- Material -

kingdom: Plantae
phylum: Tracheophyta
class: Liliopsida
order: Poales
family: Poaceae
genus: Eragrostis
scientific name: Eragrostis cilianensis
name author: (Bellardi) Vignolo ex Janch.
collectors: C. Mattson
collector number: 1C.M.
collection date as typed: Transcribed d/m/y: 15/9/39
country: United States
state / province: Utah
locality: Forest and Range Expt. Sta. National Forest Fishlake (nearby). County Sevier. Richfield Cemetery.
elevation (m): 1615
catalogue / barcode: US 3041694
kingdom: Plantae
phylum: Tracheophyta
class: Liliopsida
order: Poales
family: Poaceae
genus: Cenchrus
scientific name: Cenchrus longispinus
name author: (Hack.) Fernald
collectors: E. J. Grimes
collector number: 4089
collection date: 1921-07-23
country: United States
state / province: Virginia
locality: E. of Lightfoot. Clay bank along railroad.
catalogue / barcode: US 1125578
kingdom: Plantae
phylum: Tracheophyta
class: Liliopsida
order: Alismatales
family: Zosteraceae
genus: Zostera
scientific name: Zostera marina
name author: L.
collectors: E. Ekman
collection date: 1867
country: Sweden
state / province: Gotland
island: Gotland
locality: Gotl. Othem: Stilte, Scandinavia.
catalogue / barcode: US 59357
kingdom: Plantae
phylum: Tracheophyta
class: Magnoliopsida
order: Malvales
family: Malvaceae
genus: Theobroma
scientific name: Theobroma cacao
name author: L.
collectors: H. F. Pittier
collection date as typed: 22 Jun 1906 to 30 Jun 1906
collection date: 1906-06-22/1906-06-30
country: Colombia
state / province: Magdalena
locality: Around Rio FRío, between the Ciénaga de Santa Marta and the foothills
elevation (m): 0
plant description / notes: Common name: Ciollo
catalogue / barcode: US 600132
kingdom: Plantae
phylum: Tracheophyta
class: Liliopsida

- Objective -
Arrange all of the lines above into a Markdown table with two columns, "No." for the row number and "Line" for the line itself, omitting any blank lines.

- Output below -
| No. | Line |
|---|---|
| 1 | kingdom: Plantae |
| 2 | phylum: Tracheophyta |
| 3 | class: Liliopsida |
| 4 | order: Poales |
| 5 | family: Poaceae |
| 6 | genus: Eragrostis |
| 7 | scientific name: Eragrostis cilianensis |
| 8 | name author: (Bellardi) Vignolo ex Janch. |
| 9 | collectors: C. Mattson |
| 10 | collector number: 1C.M. |
| 11 | collection date as typed: Transcribed d/m/y: 15/9/39 |
| 12 | country: United States |
| 13 | state / province: Utah |
| 14 | locality: Forest and Range Expt. Sta. National Forest Fishlake (nearby). County Sevier. Richfield Cemetery. |
| 15 | elevation (m): 1615 |
| 16 | catalogue / barcode: US 3041694 |
| 17 | kingdom: Plantae |
| 18 | phylum: Tracheophyta |
| 19 | class: Liliopsida |
| 20 | order: Poales |
| 21 | family: Poaceae |
| 22 | genus: Cenchrus |
| 23 | scientific name: Cenchrus longispinus |
| 24 | name author: (Hack.) Fernald |
| 25 | collectors: E. J. Grimes |
| 26 | collector number: 4089 |
| 27 | collection date: 1921-07-23 |
| 28 | country: United States |
| 29 | state / province: Virginia |
| 30 | locality: E. of Lightfoot. Clay bank along railroad. |
| 31 | catalogue / barcode: US 1125578 |
| 32 | kingdom: Plantae |
| 33 | phylum: Tracheophyta |
| 34 | class: Liliopsida |
| 35 | order: Alismatales |
| 36 | family: Zosteraceae |
| 37 | genus: Zostera |
| 38 | scientific name: Zostera marina |
| 39 | name author: L. |
| 40 | collectors: E. Ekman |
| 41 | collection date: 1867 |
| 42 | country: Sweden |
| 43 | state / province: Gotland |
| 44 | island: Gotland |
| 45 | locality: Gotl. Othem: Stilte, Scandinavia. |
| 46 | catalogue / barcode: US 59357 |
| 47 | kingdom: Plantae |
| 48 | phylum: Tracheophyta |
| 49 | class: Magnoliopsida |
| 50 | order: Malvales |
| 51 | family: Malvaceae |
| 52 | genus: Theobroma |
| 53 | scientific name: Theobroma cacao |
| 54 | name author: L. |
| 55 | collectors: H. F. Pittier |
| 56 | collection date as typed: 22 Jun 1906 to 30 Jun 1906 |
| 57 | collection date: 1906-06-22/1906-06-30 |
| 58 | country: Colombia |
| 59 | state / province: Magdalena |
| 60 | locality: Around Rio FRío, between the Ciénaga de Santa Marta and the foothills |
| 61 | elevation (m): 0 |
| 62 | plant description / notes: Common name: Ciollo |
| 63 | catalogue / barcode: US 600132 |
| 64 | kingdom: Plantae |
| 65 | phylum: Tracheophyta |
| 66 | class: Liliopsida |